I don't know how you read that from what I said, or how I could have "said this as if" anything. It's a fact that stands alone.
Do you think that devs and engineers pay for prototypes themselves?
Whatever bud, enjoy being convinced you're right so hard that you get mad at other people I guess. I guess the end result of the steam machine project or the steam controller or the index or the vive or the steam deck and multiple people at Valve describing that's how it works are just not real because how they came to exist at all don't make sense to you.
it's frustrating and difficult to talk to you about this issue. I still am confused as to the point that you have. Feel free to continue to attempt to explain it, but I'm not interested in continuing to talk to you. Thank you for your time.

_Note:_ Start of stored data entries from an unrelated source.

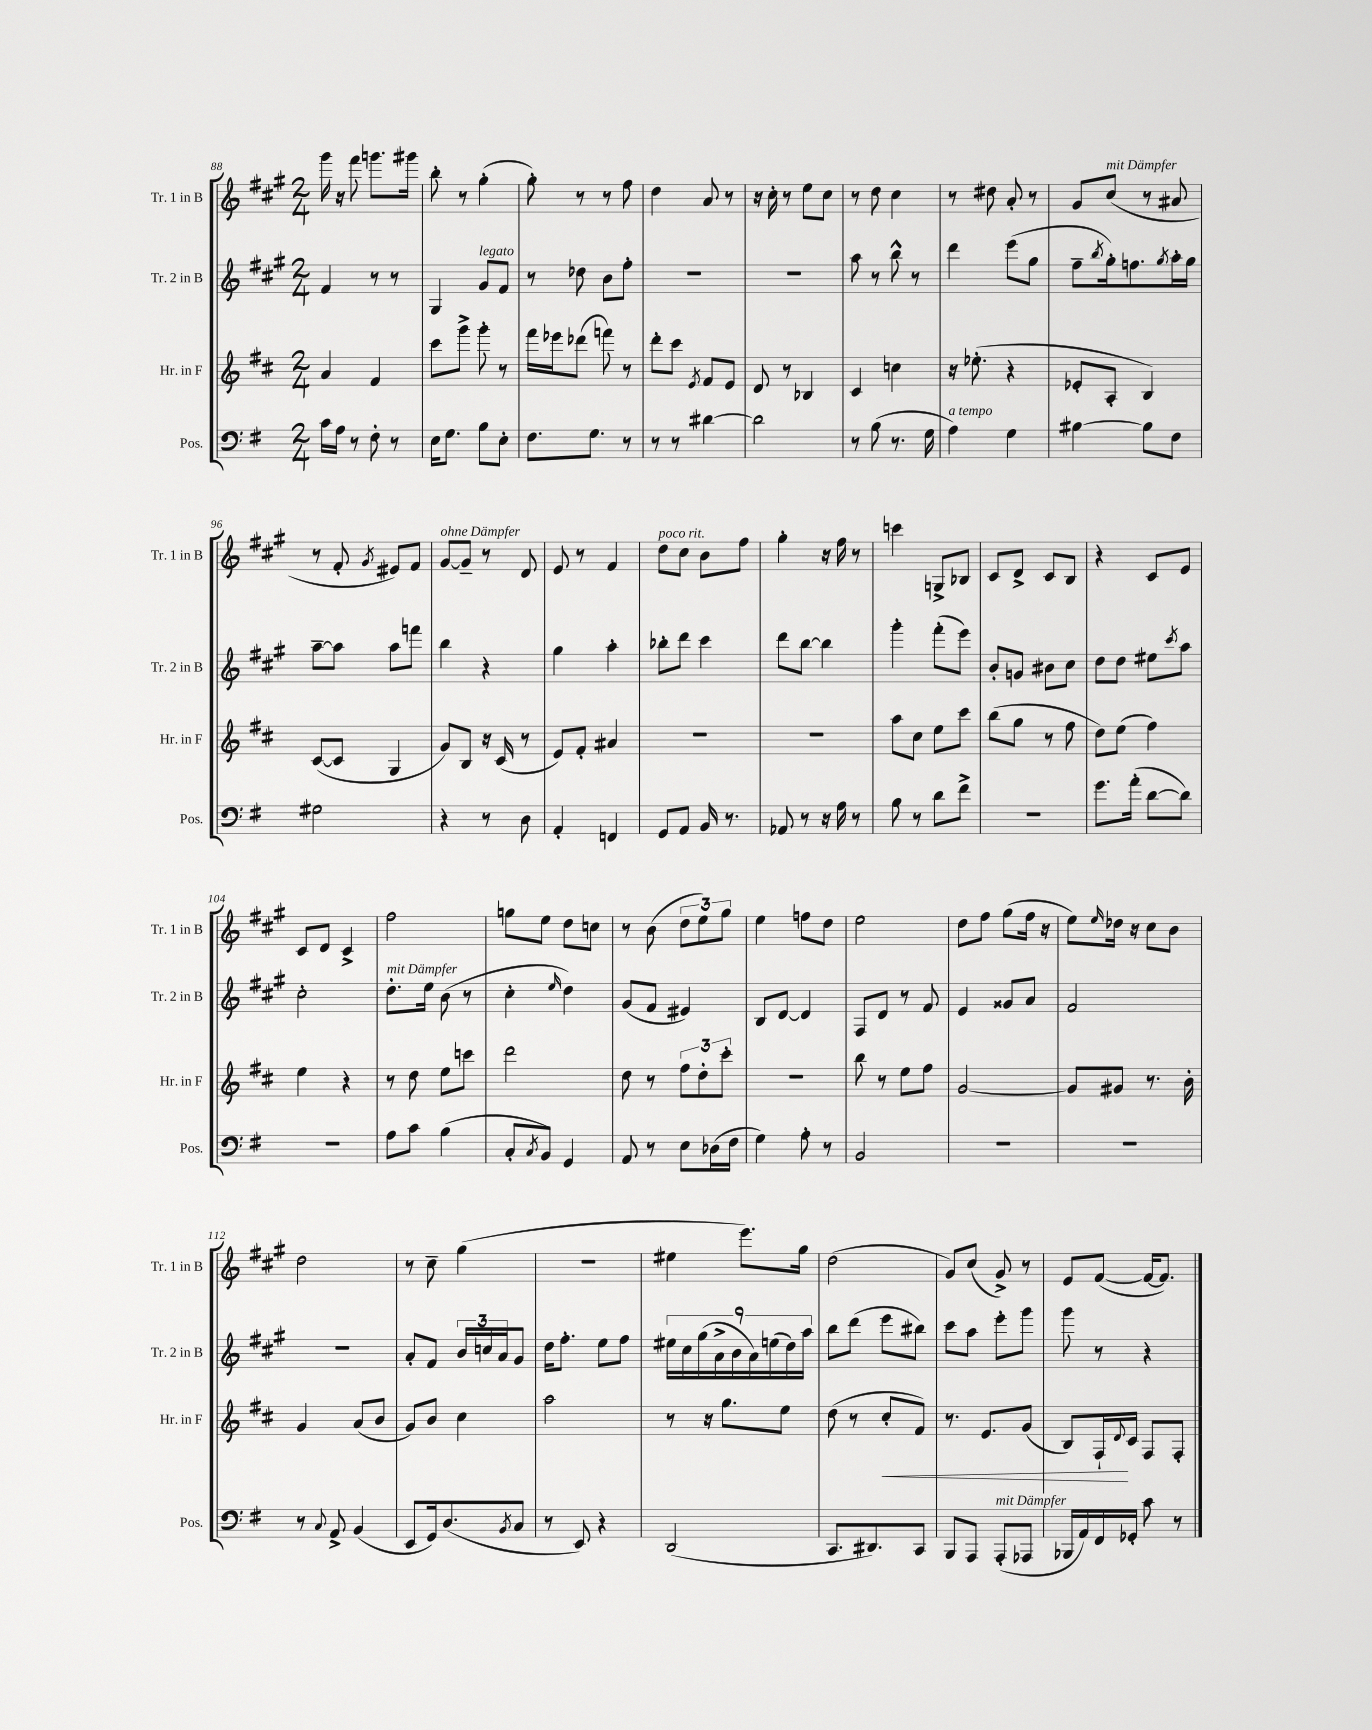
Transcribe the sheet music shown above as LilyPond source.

<<
\new StaffGroup <<
\new Staff = "s0" \with { instrumentName = "Tr. 1 in B" shortInstrumentName = "Tr. 1 in B" } {
    \clef treble \key a \major \numericTimeSignature \time 2/4
    gis'''16 r16 fis'''8 g'''8. gis'''16 |
    b''8-. r8 gis''4-.( |
    gis''8-.) r8 r8 fis''8 |
    d''4 a'8 r8 |
    r16 cis''16-. r8 e''8 cis''8 |
    r8 d''8 cis''4 |
    r8 dis''8 a'8-. r8 |
    gis'8 cis''8^\markup { \italic "mit Dämpfer" }( r8 ais'8 |
    r8 fis'8-. \acciaccatura { gis'8 } eis'8) fis'8 |
    gis'8~^\markup { \italic "ohne Dämpfer" } gis'8-- r8 d'8 |
    e'8 r8 fis'4 |
    d''8^\markup { \italic "poco rit." } cis''8 b'8 fis''8 |
    gis''4-. r16 fis''16 r8 |
    c'''4 g8-> bes8 |
    cis'8 d'8-> cis'8 b8 |
    r4 cis'8 e'8 |
    cis'8 d'8 cis'4-> |
    fis''2 |
    g''8 e''8 d''8 c''8 |
    r8 b'8( \tuplet 3/2 { d''8 e''8) gis''8 } |
    e''4 f''8 d''8 |
    e''2 |
    d''8 fis''8 gis''8( fis''16 r16 |
    e''8) \grace { e''16 } des''16 r16 cis''8 b'8 |
    d''2 |
    r8 cis''8-- gis''4( |
    R2 |
    eis''4 e'''8.) gis''16 |
    d''2( |
    gis'8) cis''8( gis'8->) r8 |
    e'8 fis'8~( fis'16~ fis'8.) \bar "|." |
}
\new Staff = "s1" \with { instrumentName = "Tr. 2 in B" shortInstrumentName = "Tr. 2 in B" } {
    \clef treble \key a \major \numericTimeSignature \time 2/4
    fis'4 r8 r8 |
    gis4 gis'8^\markup { \italic "legato" } fis'8 |
    r8 des''8 b'8 fis''8-. |
    R2 |
    R2 |
    a''8 r8 b''8-^ r8 |
    d'''4 e'''8( gis''8 |
    fis''8-- \acciaccatura { b''8 } gis''16-.) f''8. \acciaccatura { gis''8 } a''16-. gis''16 |
    a''8~-- a''8 a''8 f'''8 |
    b''4 r4 |
    gis''4 a''4-. |
    bes''8-. d'''8 cis'''4 |
    d'''8 b''8~ b''4 |
    gis'''4-. fis'''8-.( e'''8) |
    b'8-. g'8 bis'8 cis''8 |
    d''8 d''8 eis''8 \acciaccatura { cis'''8 } a''8 |
    cis''2-. |
    d''8.-.^\markup { \italic "mit Dämpfer" } e''16 b'8( r8 |
    cis''4-. \grace { e''16 } d''4) |
    gis'8( fis'8 eis'4) |
    b8 d'8~ d'4 |
    fis8 d'8 r8 fis'8 |
    e'4 gisis'8 a'8 |
    fis'2 |
    r2 |
    a'8-. fis'8 \tuplet 3/2 { b'16 c''16 a'16 } gis'8 |
    d''16 fis''8.-. e''8 fis''8 |
    \tuplet 9/8 { eis''16 cis''16 gis''16( a'16-> b'16 a'16) e''16( d''16) a''16 } |
    b''8 d'''8( e'''8 bis''8) |
    cis'''8 a''8 e'''8-. gis'''8 |
    gis'''8 r8 r4 \bar "|." |
}
\new Staff = "s2" \with { instrumentName = "Hr. in F" shortInstrumentName = "Hr. in F" } {
    \clef treble \key d \major \numericTimeSignature \time 2/4
    a'4 fis'4 |
    cis'''8 g'''8-> g'''8-. r8 |
    fis'''16 ees'''16 des'''8( f'''8) r8 |
    d'''8-. cis'''8 \acciaccatura { e'8 } fis'8 e'8 |
    d'8 r8 bes4 |
    cis'4 c''4 |
    r16 ees''8.-.( r4 |
    ees'8-. a8-. b4) |
    cis'8~( cis'8 g4 |
    g'8) b8 r16 cis'16( r8 |
    e'8) fis'8-. ais'4 |
    R2 |
    R2 |
    a''8 cis''8 e''8 cis'''8 |
    b''8( g''8 r8 fis''8 |
    d''8) e''8( fis''4) |
    e''4 r4 |
    r8 d''8 e''8 c'''8 |
    d'''2 |
    d''8 r8 \tuplet 3/2 { fis''8 d''8-. cis'''8-. } |
    r2 |
    b''8 r8 e''8 fis''8 |
    g'2~ |
    g'8 gis'8 r8. b'16-. |
    g'4 a'8( b'8 |
    g'8) b'8 cis''4 |
    a''2 |
    r8 r16 g''8. e''8 |
    d''8( r8 cis''8-.\< fis'8) |
    r8. e'8. g'8( |
    b8) fis16-!\! \appoggiatura { d'8 } cis'16 fis8 fis8-. \bar "|." |
}
\new Staff = "s3" \with { instrumentName = "Pos." shortInstrumentName = "Pos." } {
    \clef bass \key g \major \numericTimeSignature \time 2/4
    c'16 a16 r8 fis8-. r8 |
    e16 g8. b8 e8-. |
    fis8. g8. r8 |
    r8 r8 dis'4~ |
    dis'2 |
    r8 b8( r8. g16 |
    a4^\markup { \italic "a tempo" }) g4 |
    bis4~ bis8 fis8 |
    gis2 |
    r4 r8 d8 |
    a,4-. f,4 |
    g,8 a,8 b,16 r8. |
    aes,8 r8 r16 a16 r8 |
    b8 r8 d'8 fis'8-> |
    R2 |
    g'8. a'16-.( d'8~ d'8) |
    r2 |
    a8 c'8 b4( |
    c8-. \acciaccatura { c8 } b,8) g,4 |
    a,8 r8 e8 des16( fis16 |
    g4) a8-. r8 |
    b,2 |
    R2 |
    R2 |
    r8 \appoggiatura { c8 } a,8-> b,4( |
    e,8 g,16) d8.( \acciaccatura { b,8 } c8 |
    r8 e,8) r4 |
    d,2( |
    c,8. dis,8.) c,8 |
    b,,8 a,,8 a,,8-.^\markup { \italic "mit Dämpfer" }( aes,,8 |
    bes,,16 a,16) fis,16 ges,16-. c'8 r8 \bar "|." |
}
>>
>>
\layout { \context { \Score currentBarNumber = #88 } }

I was leaving you the option to do so instead of telling you to stop as a courtesy. Considering you would rather not, I will change my approach to hopefully better suit you:
Stop replying to me. I do not want to talk to you.

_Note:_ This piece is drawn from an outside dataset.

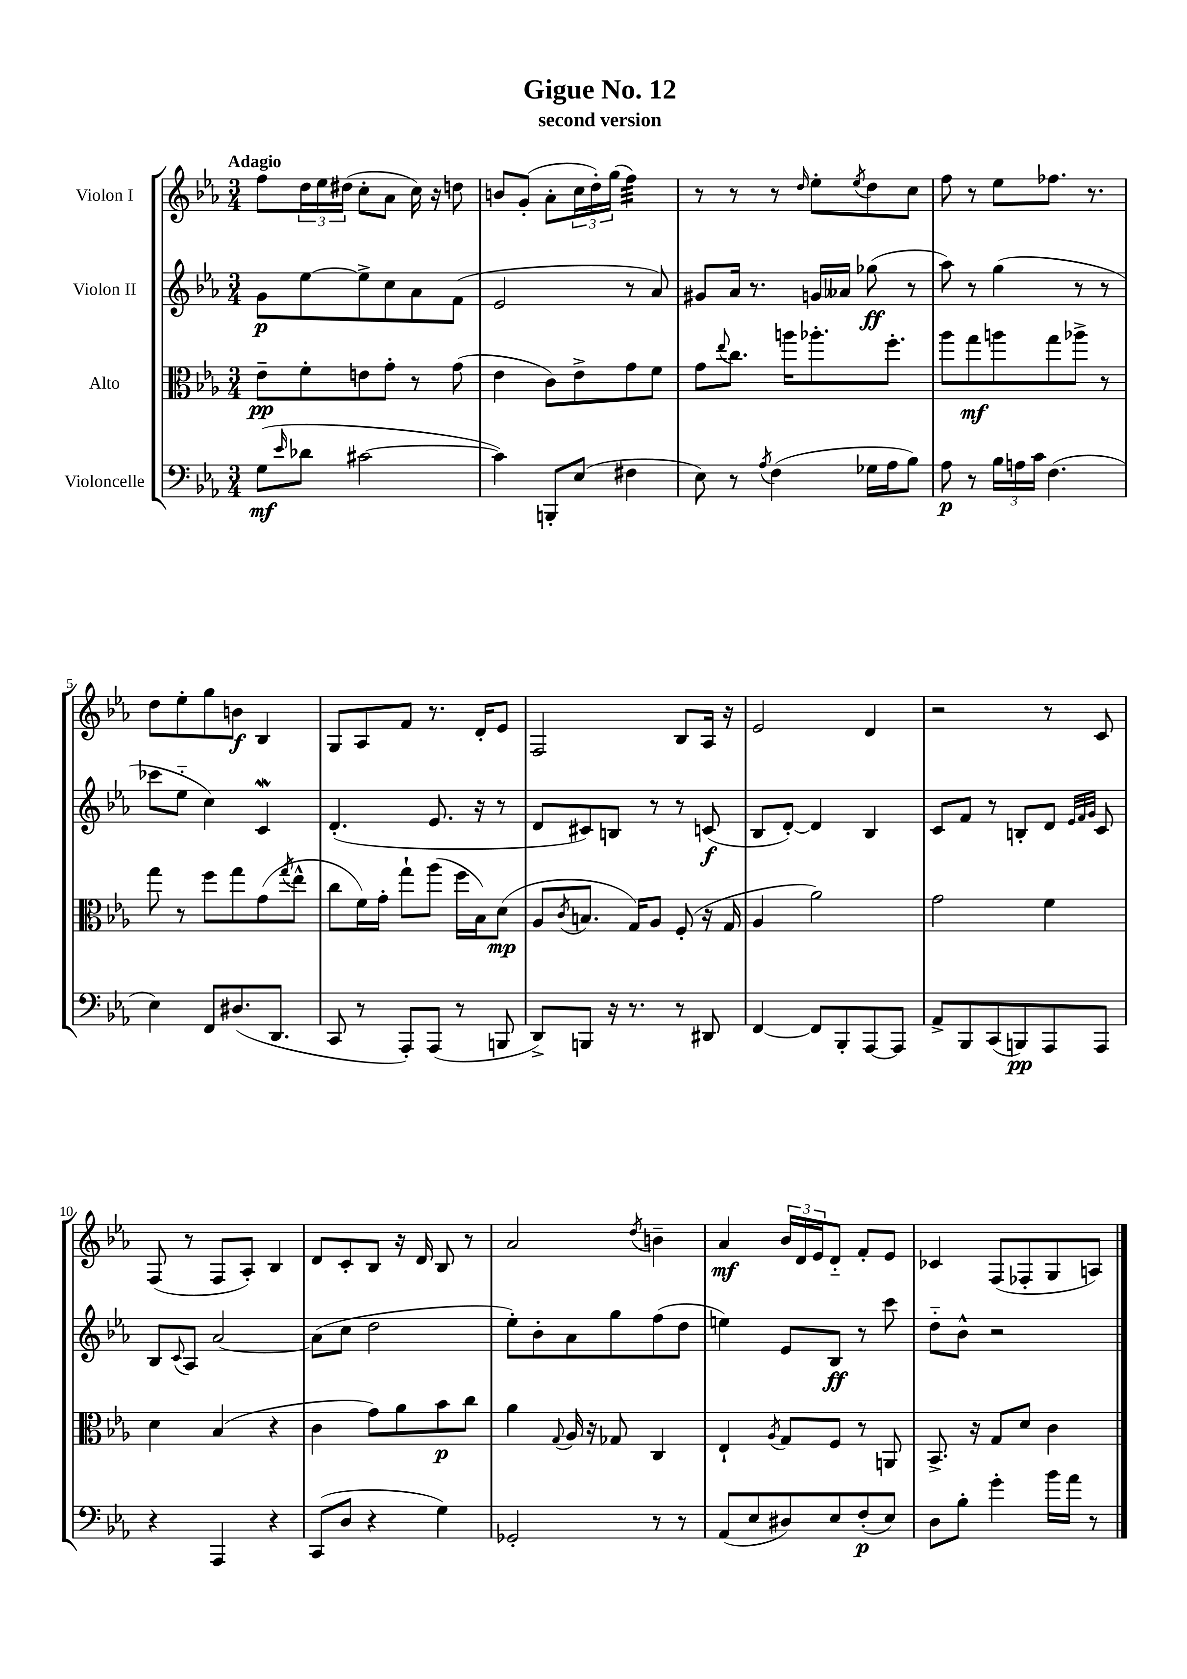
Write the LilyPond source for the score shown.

When you have a stable business with a guaranteed source of huge amounts of revenue, that all you have to do is basically maintain at a very low cost...
Most other revenue can be thrown at whatever, in a how ever long it takes to do well and properly timeframe.
Actual innovation requires a series of creative ideas that are explored thoroughly, without overwhelming pressure or influence on decision making, or timetables.
Valve's position allows them to do this.
Lots of those things go no where, but a good number of them work out, and basically revolutionize the industry, more than making up for the projects that do not work out.
You would be surprised how much companies experiment behind the scenes, that you never see. Prototypes aren't actually the most expensive thing, so its totally doable, especially if you have lot of engineers hyped for that. Given that the teams at Valve produced hardware before, its only normal to get money for new experiments. Also the structure at Valve is a bit different than most companies.
Plans change and evolve. After the experiments looked good, more and more people got interested. Maybe the one guy who was successfull with previous hardware got involved and they started to see something bigger than anticipated. Its an organic growth. I mean I don't have any internal knowledge or anything, just trying to think how it could have went.